[Stored data]
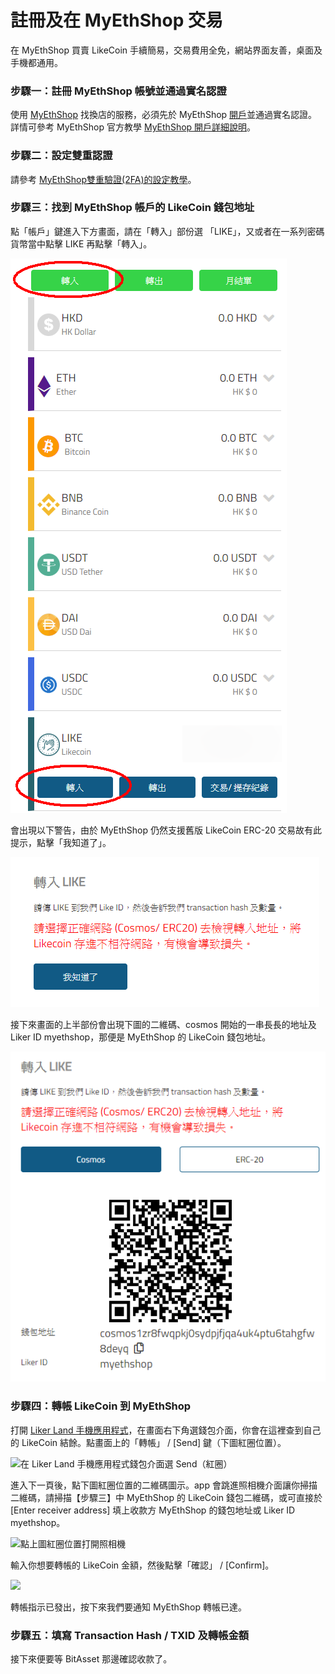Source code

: # 註冊及在 MyEthShop 交易

在  MyEthShop 買賣 LikeCoin 手續簡易，交易費用全免，網站界面友善，桌面及手機都通用。

### 步驟一：註冊 MyEthShop 帳號並通過實名認證

使用 [MyEthShop](https://www.myethshop.com/) 找換店的服務，必須先於 MyEthShop [開戶](https://www.myethshop.com/register)並通過實名認證。詳情可參考 MyEthShop 官方教學 [MyEthShop 開戶詳細說明](https://myethlabs.wordpress.com/2019/07/12/myethshop%e9%96%8b%e6%88%b6%e8%a9%b3%e7%b4%b0%e8%aa%aa%e6%98%8e/)。

### 步驟二：設定雙重認證

請參考 [MyEthShop雙重驗證\(2FA\)的設定教學](https://myethlabs.wordpress.com/2019/01/24/myethshop%e9%9b%99%e9%87%8d%e9%a9%97%e8%ad%892fa%e7%9a%84%e8%a8%ad%e5%ae%9a%e6%95%99%e5%ad%b8/)。

### 步驟三：找到 MyEthShop 帳戶的 LikeCoin 錢包地址

點「帳戶」鍵進入下方畫面，請在「轉入」部份選 「LIKE」，又或者在一系列密碼貨幣當中點擊 LIKE 再點擊「轉入」。

![](../../.gitbook/assets/myethshop-1.png)

會出現以下警告，由於 MyEthShop  仍然支援舊版 LikeCoin ERC-20 交易故有此提示，點擊「我知道了」。

![](../../.gitbook/assets/myethshop-2.png)

接下來畫面的上半部份會出現下圖的二維碼、cosmos 開始的一串長長的地址及 Liker ID myethshop，那便是 MyEthShop 的 LikeCoin 錢包地址。

![](../../.gitbook/assets/myethshop-3.png)

### 步驟四：轉帳 LikeCoin 到 MyEthShop

打開 [Liker Land 手機應用程式](https://like.co/in/getapp)，在畫面右下角選錢包介面，你會在這裡查到自己的 LikeCoin 結餘。點畫面上的「轉帳」 / \[Send\] 鍵（下圖紅圈位置）。

![&#x5728; Liker Land &#x624B;&#x6A5F;&#x61C9;&#x7528;&#x7A0B;&#x5F0F;&#x9322;&#x5305;&#x4ECB;&#x9762;&#x9078; Send&#xFF08;&#x7D05;&#x5708;&#xFF09;](https://assets.matters.news/embed/5dedb226-ea15-4d1f-bb3b-651a83814fbb.png)

進入下一頁後，點下圖紅圈位置的二維碼圖示。app 會跳進照相機介面讓你掃描二維碼，請掃描【步驟三】中 MyEthShop 的 LikeCoin 錢包二維碼，或可直接於 \[Enter receiver address\] 填上收款方 MyEthShop 的錢包地址或 Liker ID myethshop。

![&#x9EDE;&#x4E0A;&#x5716;&#x7D05;&#x5708;&#x4F4D;&#x7F6E;&#x6253;&#x958B;&#x7167;&#x76F8;&#x6A5F;](https://assets.matters.news/embed/2775450c-0013-4852-b1fa-dee6563169d5.png)

輸入你想要轉帳的 LikeCoin 金額，然後點擊「確認」 / \[Confirm\]。

![](https://assets.matters.news/embed/a1d2855a-8cbc-46d6-a91b-05e0be56d5b0.png)

轉帳指示已發出，按下來我們要通知 MyEthShop 轉帳已達。

### 步驟五：填寫 Transaction Hash / TXID 及轉帳金額



接下來便要等 BitAsset 那邊確認收款了。

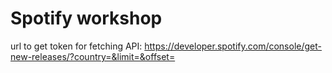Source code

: # Spotify workshop

url to get token for fetching API: https://developer.spotify.com/console/get-new-releases/?country=&limit=&offset=
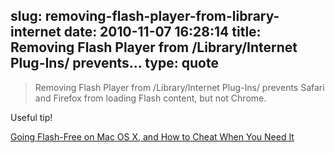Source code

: slug: removing-flash-player-from-library-internet
date: 2010-11-07 16:28:14
title: Removing Flash Player from /Library/Internet Plug-Ins/ prevents...
type: quote
---

> Removing Flash Player from /Library/Internet Plug-Ins/ prevents Safari and Firefox from loading Flash content, but not Chrome.

Useful tip!

 [Going Flash-Free on Mac OS X, and How to Cheat When You Need It](http://daringfireball.net/2010/11/flash_free_and_cheating_with_google_chrome)
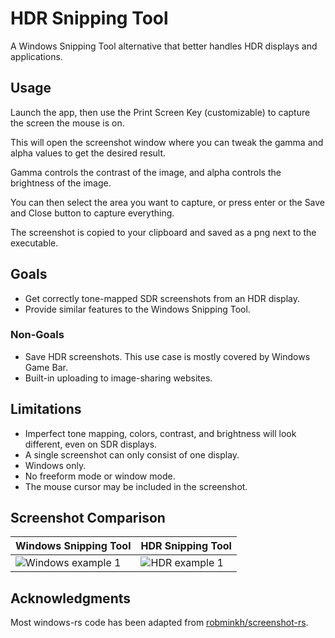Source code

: # HDR Snipping Tool

A Windows Snipping Tool alternative that better handles HDR displays and applications.

## Usage

Launch the app, then use the Print Screen Key (customizable) to capture the screen the mouse is on.

This will open the screenshot window where you can tweak the gamma and alpha values to get the desired result.

Gamma controls the contrast of the image, and alpha controls the brightness of the image.

You can then select the area you want to capture, or press enter or the Save and Close button to capture everything.

The screenshot is copied to your clipboard and saved as a png next to the executable.

## Goals

- Get correctly tone-mapped SDR screenshots from an HDR display.
- Provide similar features to the Windows Snipping Tool.

### Non-Goals

- Save HDR screenshots. This use case is mostly covered by Windows Game Bar.
- Built-in uploading to image-sharing websites.

## Limitations

- Imperfect tone mapping, colors, contrast, and brightness will look different, even on SDR displays.
- A single screenshot can only consist of one display.
- Windows only.
- No freeform mode or window mode.
- The mouse cursor may be included in the screenshot.

## Screenshot Comparison

| Windows Snipping Tool | HDR Snipping Tool |
| --- | --- |
| ![Windows example 1][win-example-1] | ![HDR example 1][hdr-example-1] |

[win-example-1]: https://github.com/TrentShailer/hdr-snipping-tool/blob/main/media/window-snipping-tool-example-1.png?raw=true "Windows snipping tool example showing a screenshot from Death Standing with blown out highlights"

[hdr-example-1]: https://github.com/TrentShailer/hdr-snipping-tool/blob/main/media/hdr-snipping-tool-example-1.png?raw=true "HDR snipping tool example showing the same screenshot from Death Stranding without the blown out highlights"

## Acknowledgments

Most windows-rs code has been adapted from [robminkh/screenshot-rs](https://github.com/robmikh/screenshot-rs).

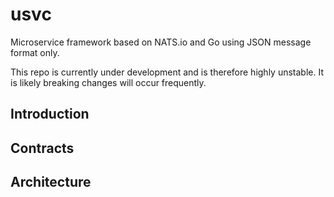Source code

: # usvc
Microservice framework based on NATS.io and Go using JSON message format only.

This repo is currently under development and is therefore highly unstable. It is likely breaking changes will occur frequently.

## Introduction

## Contracts

## Architecture

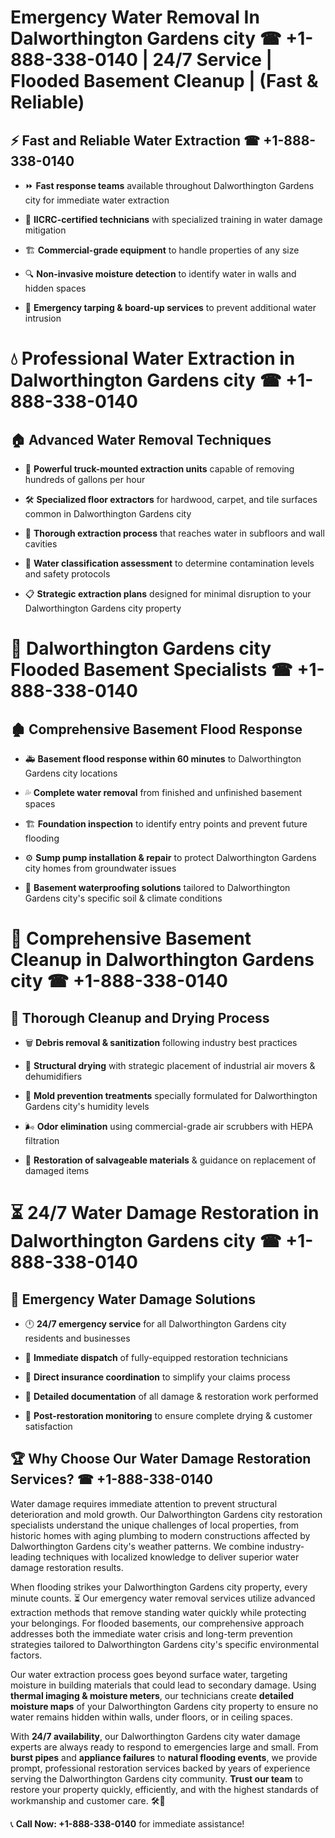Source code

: # Emergency Water Removal In Dalworthington Gardens city ☎ +1-888-338-0140 | 24/7 Service | Flooded Basement Cleanup | (Fast & Reliable)  

## ⚡ Fast and Reliable Water Extraction ☎ +1-888-338-0140  
- ⏩ **Fast response teams** available throughout Dalworthington Gardens city for immediate water extraction  
- 🏅 **IICRC-certified technicians** with specialized training in water damage mitigation  
- 🏗️ **Commercial-grade equipment** to handle properties of any size  
- 🔍 **Non-invasive moisture detection** to identify water in walls and hidden spaces  
- 🛑 **Emergency tarping & board-up services** to prevent additional water intrusion  

# 💧 Professional Water Extraction in Dalworthington Gardens city ☎ +1-888-338-0140  

## 🏠 Advanced Water Removal Techniques  
- 🚛 **Powerful truck-mounted extraction units** capable of removing hundreds of gallons per hour  
- 🛠️ **Specialized floor extractors** for hardwood, carpet, and tile surfaces common in Dalworthington Gardens city  
- 📏 **Thorough extraction process** that reaches water in subfloors and wall cavities  
- 🧪 **Water classification assessment** to determine contamination levels and safety protocols  
- 📋 **Strategic extraction plans** designed for minimal disruption to your Dalworthington Gardens city property  

# 🌊 Dalworthington Gardens city Flooded Basement Specialists ☎ +1-888-338-0140  

## 🏚️ Comprehensive Basement Flood Response  
- 🚑 **Basement flood response within 60 minutes** to Dalworthington Gardens city locations  
- 💦 **Complete water removal** from finished and unfinished basement spaces  
- 🏗️ **Foundation inspection** to identify entry points and prevent future flooding  
- ⚙️ **Sump pump installation & repair** to protect Dalworthington Gardens city homes from groundwater issues  
- 🌱 **Basement waterproofing solutions** tailored to Dalworthington Gardens city's specific soil & climate conditions  

# 🧹 Comprehensive Basement Cleanup in Dalworthington Gardens city ☎ +1-888-338-0140  

## 🔄 Thorough Cleanup and Drying Process  
- 🗑️ **Debris removal & sanitization** following industry best practices  
- 💨 **Structural drying** with strategic placement of industrial air movers & dehumidifiers  
- 🦠 **Mold prevention treatments** specially formulated for Dalworthington Gardens city's humidity levels  
- 🌬️ **Odor elimination** using commercial-grade air scrubbers with HEPA filtration  
- 🔧 **Restoration of salvageable materials** & guidance on replacement of damaged items  

# ⏳ 24/7 Water Damage Restoration in Dalworthington Gardens city ☎ +1-888-338-0140  

## 🚀 Emergency Water Damage Solutions  
- 🕛 **24/7 emergency service** for all Dalworthington Gardens city residents and businesses  
- 🚒 **Immediate dispatch** of fully-equipped restoration technicians  
- 🏦 **Direct insurance coordination** to simplify your claims process  
- 📜 **Detailed documentation** of all damage & restoration work performed  
- 🔎 **Post-restoration monitoring** to ensure complete drying & customer satisfaction  

## 🏆 Why Choose Our Water Damage Restoration Services? ☎ +1-888-338-0140  
Water damage requires immediate attention to prevent structural deterioration and mold growth. Our Dalworthington Gardens city restoration specialists understand the unique challenges of local properties, from historic homes with aging plumbing to modern constructions affected by Dalworthington Gardens city's weather patterns. We combine industry-leading techniques with localized knowledge to deliver superior water damage restoration results.  

When flooding strikes your Dalworthington Gardens city property, every minute counts. ⏳ Our emergency water removal services utilize advanced extraction methods that remove standing water quickly while protecting your belongings. For flooded basements, our comprehensive approach addresses both the immediate water crisis and long-term prevention strategies tailored to Dalworthington Gardens city's specific environmental factors.  

Our water extraction process goes beyond surface water, targeting moisture in building materials that could lead to secondary damage. Using **thermal imaging & moisture meters**, our technicians create **detailed moisture maps** of your Dalworthington Gardens city property to ensure no water remains hidden within walls, under floors, or in ceiling spaces.  

With **24/7 availability**, our Dalworthington Gardens city water damage experts are always ready to respond to emergencies large and small. From **burst pipes** and **appliance failures** to **natural flooding events**, we provide prompt, professional restoration services backed by years of experience serving the Dalworthington Gardens city community. **Trust our team** to restore your property quickly, efficiently, and with the highest standards of workmanship and customer care. 🛠️💪  

📞 **Call Now: +1-888-338-0140** for immediate assistance!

EXERCISE INSTRUCTIONS: Extract verbatim the part of the stored data that opens with the line containing "# HDR Snipping Tool" and closes with the line containing "## Limitations", including both of those lines.

OUTPUT BELOW:
: # HDR Snipping Tool

A Windows Snipping Tool alternative that better handles HDR displays and applications.

## Usage

Launch the app, then use the Print Screen Key (customizable) to capture the screen the mouse is on.

This will open the screenshot window where you can tweak the gamma and alpha values to get the desired result.

Gamma controls the contrast of the image, and alpha controls the brightness of the image.

You can then select the area you want to capture, or press enter or the Save and Close button to capture everything.

The screenshot is copied to your clipboard and saved as a png next to the executable.

## Goals

- Get correctly tone-mapped SDR screenshots from an HDR display.
- Provide similar features to the Windows Snipping Tool.

### Non-Goals

- Save HDR screenshots. This use case is mostly covered by Windows Game Bar.
- Built-in uploading to image-sharing websites.

## Limitations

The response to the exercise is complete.